Thanks for your message and welcome to the Prodigy community :wave:

It looks like the ner_manual annotation interface doesn't capture "text" for annotated spans by default.

We have an Annotation interface docs page that lists out all of the interfaces and has an example of what the output will look like.

For example, for ner_manual, the interface may look like:

while the default output would be:

{
  "text": "First look at the new MacBook Pro",
  "spans": [
    {"start": 22, "end": 33, "label": "PRODUCT", "token_start": 5, "token_end": 6}
  ],
  "tokens": [
    {"text": "First", "start": 0, "end": 5, "id": 0},
    {"text": "look", "start": 6, "end": 10, "id": 1},
    {"text": "at", "start": 11, "end": 13, "id": 2},
    {"text": "the", "start": 14, "end": 17, "id": 3},
    {"text": "new", "start": 18, "end": 21, "id": 4},
    {"text": "MacBook", "start": 22, "end": 29, "id": 5},
    {"text": "Pro", "start": 30, "end": 33, "id": 6}
  ]
}

Notice it doesn't have the "text". Instead, you only get the text for some when your pattern matches (e.g., you can see the additional "pattern" key to indicate which pattern matched).

I'm not 100% sure why but I would suspect that the raw "text" isn't needed in spaCy for training. Thus the idea was to leave it out to minimize unnecessary space (e.g., if you had a really large corpus with many annotated spans, it could inflate the size).

Hopefully that helps to confirm that this is an intended behavior.

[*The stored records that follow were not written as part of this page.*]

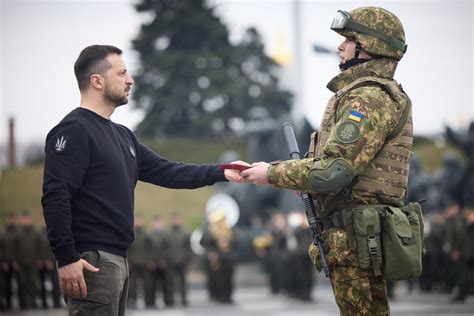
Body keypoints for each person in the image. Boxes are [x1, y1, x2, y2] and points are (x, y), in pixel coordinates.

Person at [41, 44, 246, 316]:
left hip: (118, 262)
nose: (130, 80)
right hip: (92, 261)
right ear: (97, 81)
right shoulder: (74, 131)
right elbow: (55, 195)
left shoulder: (124, 137)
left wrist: (222, 171)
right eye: (122, 73)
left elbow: (170, 171)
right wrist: (66, 257)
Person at [241, 7, 411, 315]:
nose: (340, 46)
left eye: (348, 39)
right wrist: (303, 181)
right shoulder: (360, 95)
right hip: (353, 234)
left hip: (357, 237)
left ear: (370, 47)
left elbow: (334, 170)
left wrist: (272, 173)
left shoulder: (368, 99)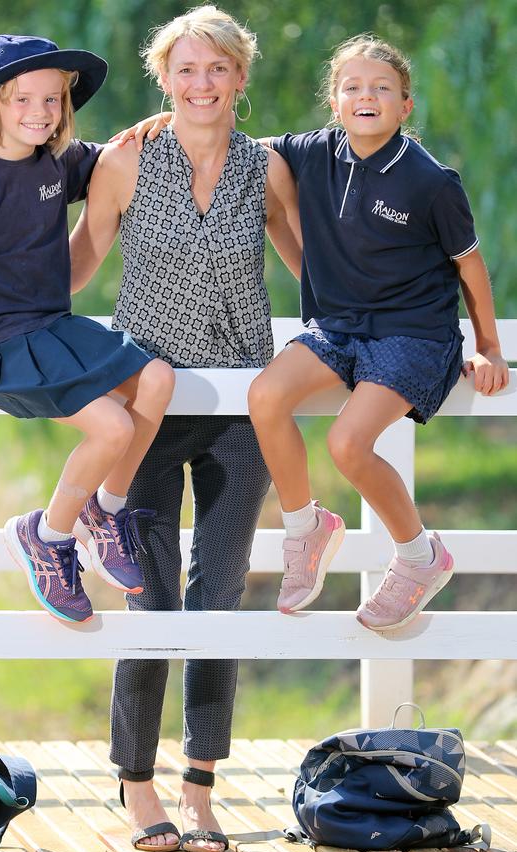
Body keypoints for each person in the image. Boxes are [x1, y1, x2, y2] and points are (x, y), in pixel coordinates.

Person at [69, 5, 301, 852]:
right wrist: (22, 325)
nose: (201, 84)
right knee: (152, 595)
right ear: (163, 78)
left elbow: (316, 262)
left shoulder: (267, 167)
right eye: (186, 69)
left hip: (244, 404)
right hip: (149, 404)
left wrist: (379, 329)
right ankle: (137, 785)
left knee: (221, 592)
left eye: (218, 69)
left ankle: (201, 785)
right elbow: (85, 251)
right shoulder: (127, 159)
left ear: (241, 78)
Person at [246, 34, 509, 630]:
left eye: (382, 88)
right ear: (333, 101)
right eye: (353, 87)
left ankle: (420, 557)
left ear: (405, 106)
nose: (366, 96)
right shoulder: (312, 153)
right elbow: (234, 148)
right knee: (265, 396)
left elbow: (470, 265)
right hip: (338, 328)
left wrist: (489, 347)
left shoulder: (432, 182)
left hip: (413, 335)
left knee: (347, 444)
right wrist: (172, 117)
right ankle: (306, 527)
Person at [0, 34, 175, 624]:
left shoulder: (59, 161)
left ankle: (103, 511)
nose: (39, 113)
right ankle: (48, 535)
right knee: (109, 427)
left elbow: (115, 160)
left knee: (156, 380)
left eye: (52, 100)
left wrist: (163, 120)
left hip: (53, 327)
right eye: (23, 100)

Also, note in the ner_manual interface this point:

Note that the "token_end" value of the spans is inclusive and not exclusive (like spaCy’s token indices for Span objects or list indices in Python). So a span with start 5 and end 6 will include the tokens 5 and 6 and the token span in spaCy would be doc[token_start : token_end + 1] . We’re hoping to make this consistent in the future, but it’d be a breaking change and require a new version of Prodigy’s data format.

This tricked me too at some point it's important to be aware if you switch between spaCy and Prodigy. Hopefully this may prevent confusion down the road if you manually calculate text.

Thank you @ryanwesslen! I noticed the text was only present in instances where a pattern matched. I really appreciate the thorough explanation.